O LABIRINTO DO FAUNO - Muito louvável do Guillermo Del Toro escrever uma fábula com fortes elementos de violência e terror... muito interessante... mas fico pensando o que Tim Burton faria com este roteiro em mãos... A história pretende mesclar fantasia e (dura) realidade com a menina filha de dum ditador que recebe uma missão de um fauno, que acredita esta ser na realidade uma princesa... Eu gosto mais da parte fantástica, com seus cenários, personagens e situações ricas e muito bem feitas... mas quando cai na parte real, a violência é muito presente e necessária para elevar o tom não-infantil da fábula...

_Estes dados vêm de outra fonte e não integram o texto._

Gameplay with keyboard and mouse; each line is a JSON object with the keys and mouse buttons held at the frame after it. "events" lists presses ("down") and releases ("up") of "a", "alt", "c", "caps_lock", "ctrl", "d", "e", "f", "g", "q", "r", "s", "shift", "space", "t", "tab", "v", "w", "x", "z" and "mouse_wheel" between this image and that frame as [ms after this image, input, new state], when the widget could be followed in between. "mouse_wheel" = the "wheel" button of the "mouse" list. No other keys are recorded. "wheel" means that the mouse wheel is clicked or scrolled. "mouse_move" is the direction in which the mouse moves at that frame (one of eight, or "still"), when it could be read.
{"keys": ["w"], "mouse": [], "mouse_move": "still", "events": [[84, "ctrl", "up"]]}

O filme concorreu a muitos prêmios em diversos festivais pelo mundo... mas ainda penso como ficaria o roteiro nas mãos de Tim Burton... Quer um conselho? Assista Hellboy que é muito melhor...

quinta-feira, 1 de novembro de 2007

ENTRE O CÉU E O INFERNO - Meu Deus... uma garota ninfomaníaca (Cristina Ricci) e seu namorado que possui sérios ataques de ansiedade (Justin Timberlake) acabam se separando para que ele vá pro exército. Ela então, passa a querer "se entregar" (digamos assim) a todo e qualquer homem da cidade. Ela é encontrada por um músico de blues (Samuel L. Jackson) que a leva pra casa, e vendo não haver solução para seu desejo por sexo, a acorrenta para tentar curá-la. (?!)
bem.. é isso... o que dizer?! O Samuel faz de novo o papel do negão-fodão-que-sabe-de-tudo-e-conhece-todas-as-respostas, o Justin... ah, fala sério! e a Cristina fica pelada metade do filme... se você achar que estes três elementos fazem um bom filme, fique a vontade... mas eu recomendo não entrar neste barco.
O ANO EM QUE MEUS PAIS SAÍRAM DE FÉRIAS - Que beleza, que beleza... vi na Mostra de Cinema Brasileiro de SBC e mesmo o burburinho incessante não foi capaz de atrapalhar a obra. O menino fica na casa do avô quando os pais "saem de férias" (vão pro clandestino) e desenvolve uma relação de amor e ódio no meio da Copa do Mundo de 1970. Em momentos essa relação com o "vovô" lembra Cinema Paradiso quando o "novo" rejeita e depois acaba aceitando o "velho".
O mais interessante aqui é reparar como Cao Hamburguer está se saindo um diretor preocupado com os detalhes, os pequenos movimentos, as influências que as pequenas coisas têm na nossa vida. Esta preocupação reflete na tela, e nos tristes olhos do protagonista. A retratação do período de Copa dá um tom leve à obra. Todos os ingredientes juntos num caldeirão que gera este suco delicioso da cinematografia nacional. Não deixe de assistir!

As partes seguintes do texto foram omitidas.